This is a sincere thank you to Mr. Eddie Bonine.
The Executive Director of the Louisiana High School Athletic Association, and his support staff, deserve a 60,000-capacity stadium filled with praise, accolades and appreciation for what the LHSAA was able to accomplish this week up in Natchitoches.
This was a feat which seemed dishearteningly impossible only a few months ago.
The LHSAA wrapped up its annual Prep Classic on Wednesday night at Turpin Stadium on the campus of Northwestern State University.
Not even a tornado warning – that briefly stopped the Class 3A title game earlier – would prevent the LHSAA from hosting and completing all nine title games.
Also deserving of high praise are the folks at NSU who helped put on an excellent Prep Classic with President Chris Maggio picking up trash between games to Athletic Director Greg Burke working the ticket booth. The Demons were phenomenal, but this thank you is for Bonine and the LHSAA.
With the LHSAA facing its most daunting year since 2005 when Hurricane Katrina forever left its destructive mark on the state, the often-embattled Bonine rose to the occasion.
He did so by providing a steady and strong hand of leadership, and did so with an even-tempered mentality. Bonine was the leader the state needed.
It began earlier this year, with the state being able to get in the basketball championships right before the COVID-19 pandemic began sweeping over the state. Bonine tried to keep the softball and baseball seasons alive, but his hand was forced due to restrictions put in place by the government as the cases climbed throughout the spring.
Even when things appeared dire in late summer, when completing the 2020 football season seemed like a daydream, Bonine did not resort to knee jerk reactions and decisions. Instead, he wisely moved to push back the start of the season and reduce the regular season schedule; both moves resulted in having championships.
Finally, Bonine had the foresight to see a possible issue with the title games held in their traditional home of the Mercedes-Benz Superdome – with New Orleans’ restrictions to fan attendance and large gatherings. Thus the move of the games to Natchitoches.
The turnaround is to put it bluntly – stunning.
Bonine ruffled feathers from I-20 all the way down to south of I-10 immediately after taking office. The issue many had with Bonine was that his approach was refreshingly direct but also at times bombastic and controversial.

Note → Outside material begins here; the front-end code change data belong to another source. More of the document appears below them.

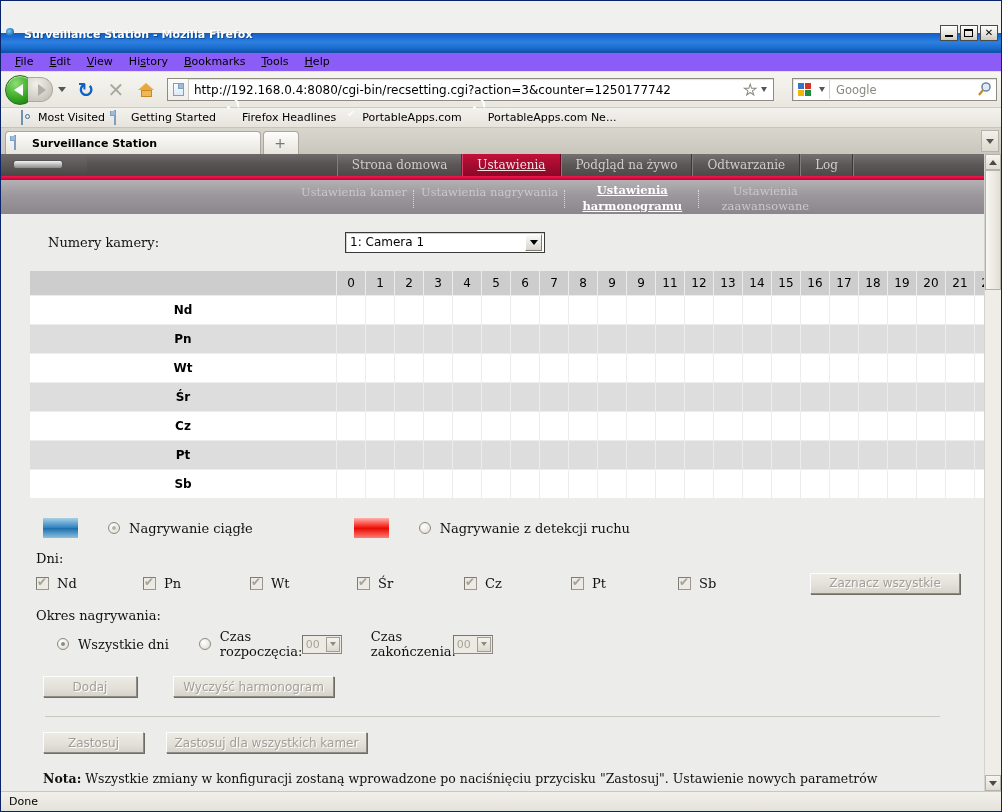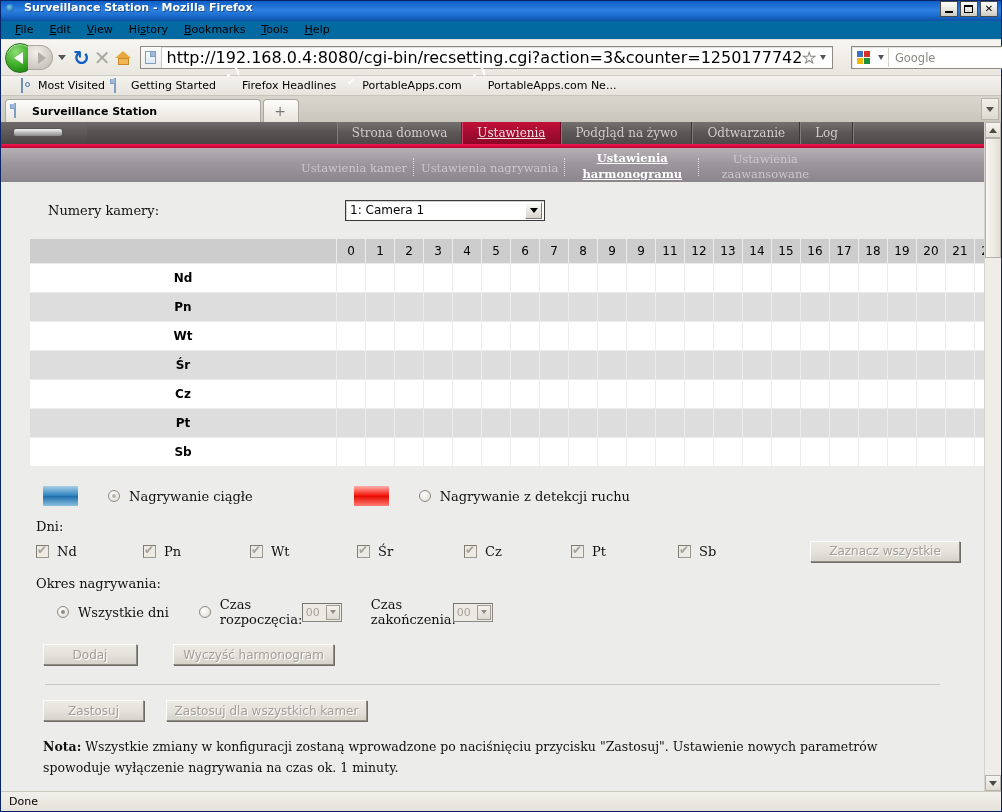--- a/index.html
+++ b/index.html
@@ -26,9 +26,10 @@
   .titlebar {
     height: 20px; flex: 0 0 20px;
     background: linear-gradient(to bottom, #0a5fc0 0%, #1464cc 8%, #2d7fe0 45%, #1a6ccd 75%, #0d4fa5 100%);
-    display: flex; align-items: flex-start;
+    display: flex; align-items: flex-end;
     padding: 0 2px 12px 3px;
     box-sizing: border-box;
+    margin-top: 32px;
   }
   .tb-icon {
     width: 16px; height: 16px;

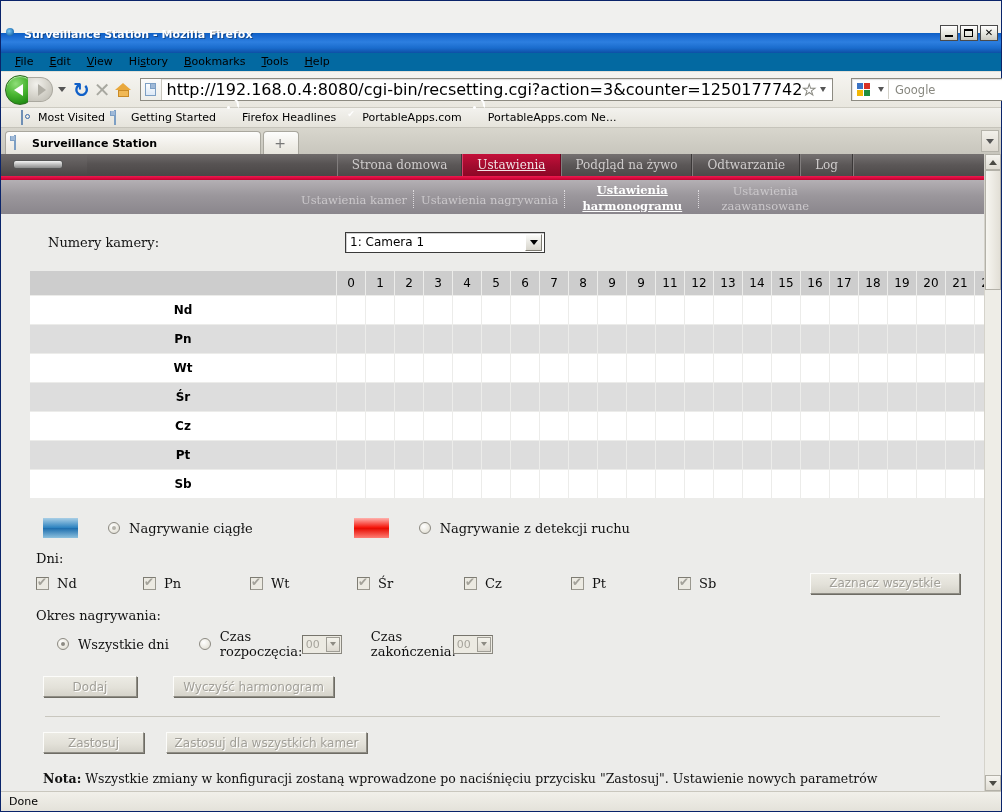--- a/index.html
+++ b/index.html
@@ -74,7 +74,7 @@
   
   .menubar {
     flex: 0 0 19px; height: 19px;
-    background: #0369a1;
+    background: #8b5cf6;
     border-bottom: 1px solid #e2e0d8;
     display: flex; align-items: center;
     padding-left: 6px;

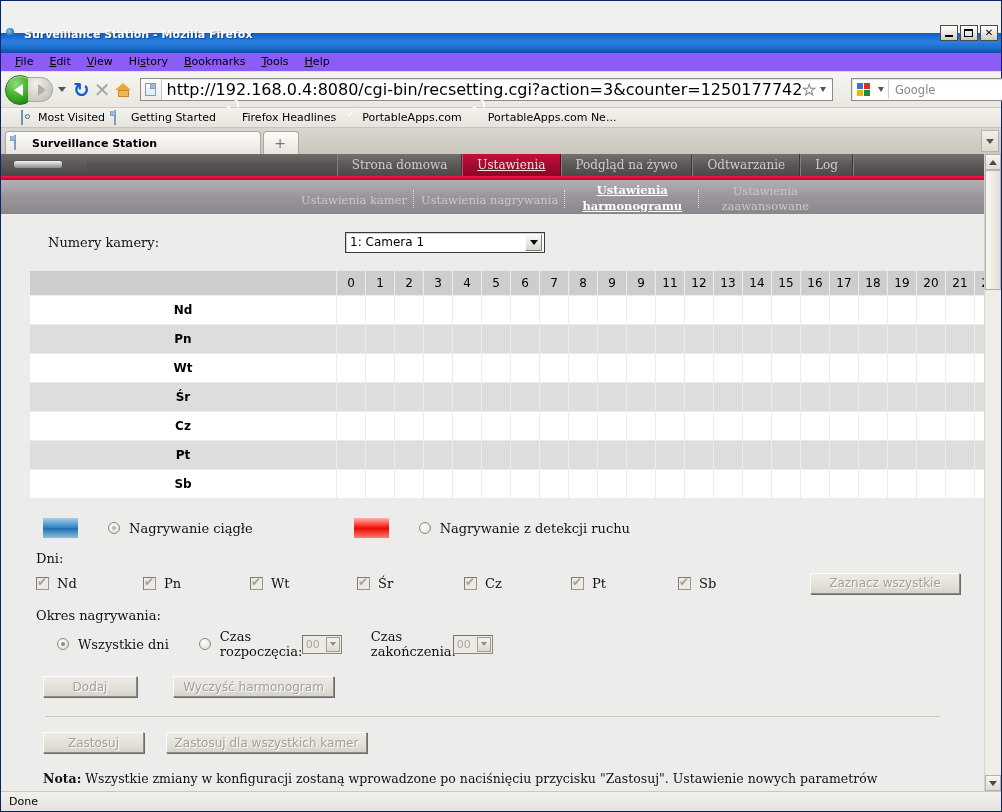--- a/index.html
+++ b/index.html
@@ -164,7 +164,7 @@
   .url-text {
     flex: 1 1 auto;
     font-family: "DejaVu Sans", sans-serif;
-    font-size: 16px;
+    font-size: 12px;
     color: #000;
     padding-left: 5px;
     white-space: nowrap; overflow: hidden;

There was the blasting of the state’s officials association (LHSOA) on a radio show, or the email calling the LHSAA a “proverbial dumpster fire.” Bonine never steered away from speaking, especially in the public forum, and not everyone was thrilled.

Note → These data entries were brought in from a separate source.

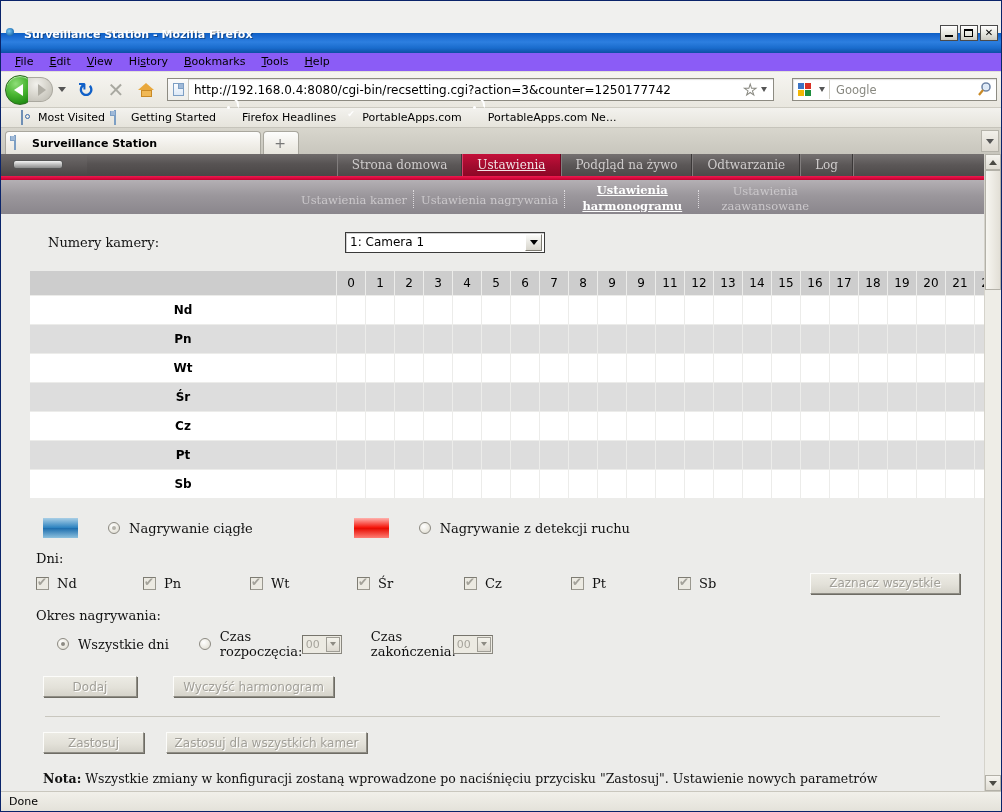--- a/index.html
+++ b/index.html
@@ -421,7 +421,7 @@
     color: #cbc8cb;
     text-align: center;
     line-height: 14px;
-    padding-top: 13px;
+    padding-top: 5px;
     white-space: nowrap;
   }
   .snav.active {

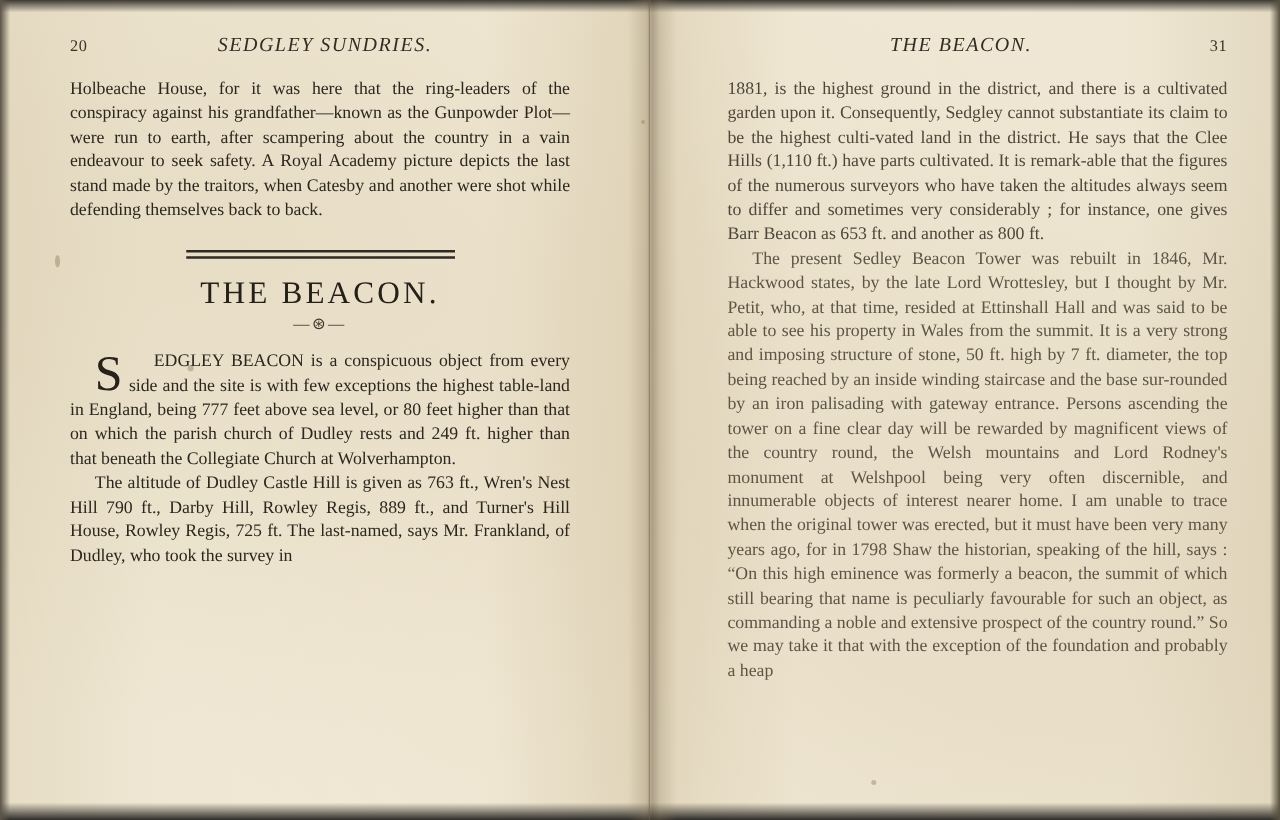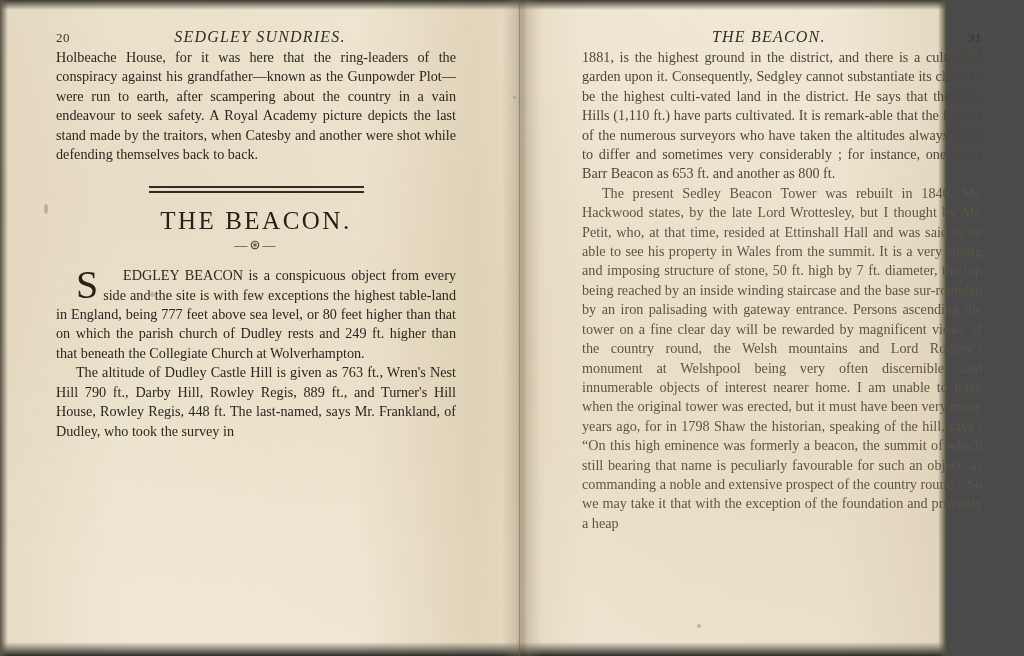--- a/index.html
+++ b/index.html
@@ -15,7 +15,7 @@
   }
   .book {
     position: relative;
-    width: 946px;
+    width: 1024px;
     height: 656px;
     background: #ece4cf;
     background-image:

Not helping the developing contentious relationship between Bonine and the schools were the punishments that he unabashedly handed down with a sledgehammer to some of the state’s biggest brand names.

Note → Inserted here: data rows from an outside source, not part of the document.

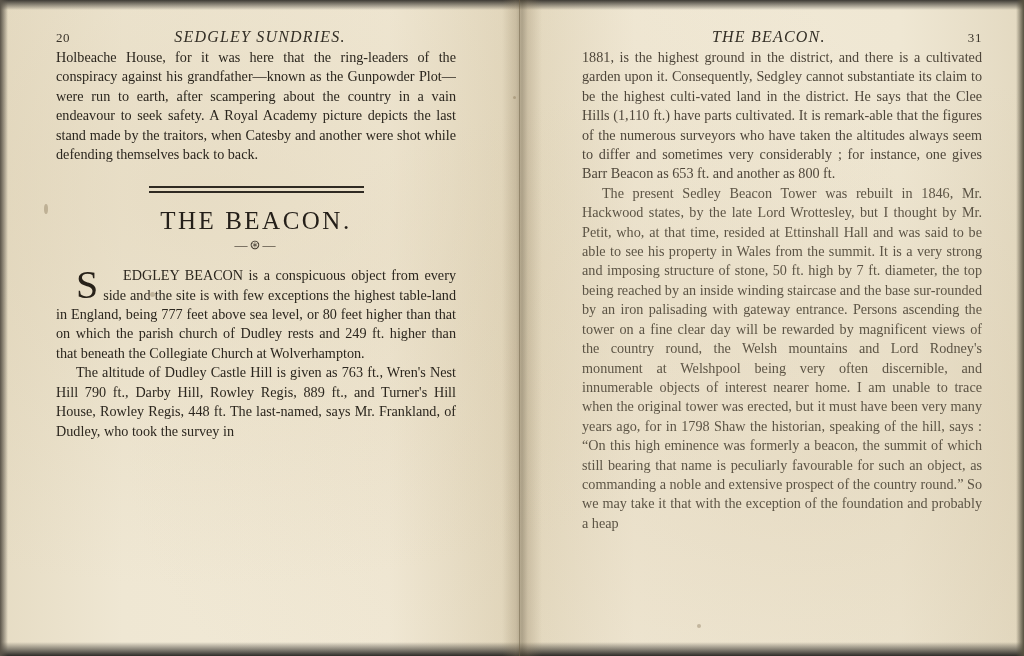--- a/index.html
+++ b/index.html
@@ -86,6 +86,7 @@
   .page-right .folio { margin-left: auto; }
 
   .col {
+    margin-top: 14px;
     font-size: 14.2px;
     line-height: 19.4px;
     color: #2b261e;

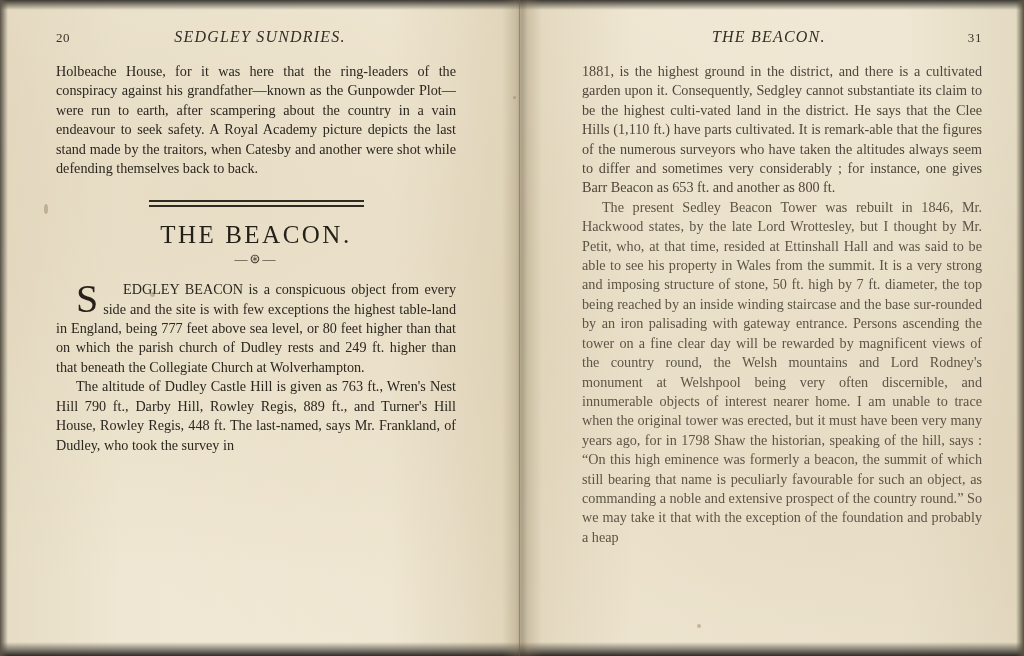--- a/index.html
+++ b/index.html
@@ -170,7 +170,7 @@
 
       <p class="dropcap-para"><span class="dropcap">S</span><span>EDGLEY BEACON is a conspicuous object from every side and the site is with few exceptions the highest table-land in England, being 777 feet above sea level, or 80 feet higher than that on which the parish church of Dudley rests and 249 ft. higher than that beneath the Collegiate Church at Wolverhampton.</span></p>
 
-      <p>The altitude of Dudley Castle Hill is given as 763 ft., Wren's Nest Hill 790 ft., Darby Hill, Rowley Regis, 889 ft., and Turner's Hill House, Rowley Regis, 448 ft.   The last-named, says Mr. Frankland, of Dudley, who took the survey in</p>
+      <p>The altitude of Dudley Castle Hill is given as 763 ft., Wren's Nest Hill 790 ft., Darby Hill, Rowley Regis, 889 ft., and Turner's Hill House, Rowley Regis, 725 ft.   The last-named, says Mr. Frankland, of Dudley, who took the survey in</p>
     </div>
   </div>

Southern Lab was stripped of two Division IV state titles and a runner-up finish for recruiting violations, West Monroe’s coach Jerry Arledge was suspended for player tampering, Amite was suspended from the state semifinals for on-field fight, and there was, of course, the stripping of a state championship and the forfeit of 20 games by the nation’s winningest high school coach, J.T. Curtis of powerhouse John Curtis.
Things got so contentious that committee board members and principals were secretly trying to oust Bonine from his office in Baton Rouge – a coup that only came to light because of a Freedom of Information Act request.
Yet, since that tumultuous beginning to his tenure, Bonine has steadied the ship of high school sports. He masterfully led the LHSAA through 2017’s historic flooding and has improved the organization’s financial situation, which was dire when he took over.
Yes, he has failed to yet bring the state’s postseasons back into one. In fact, the infamous split which he inherited has seemingly only widened under his watch, but to be fair, he may not have fully realized just how deep the resentment was for parties on both sides.
But as we enter the new year, there is now a sense of hope that the two sides could come back together as one again, and that the LHSAA will find a way to have all sports crown champions 2021 – and for that Eddie Bonine deserves our thanks.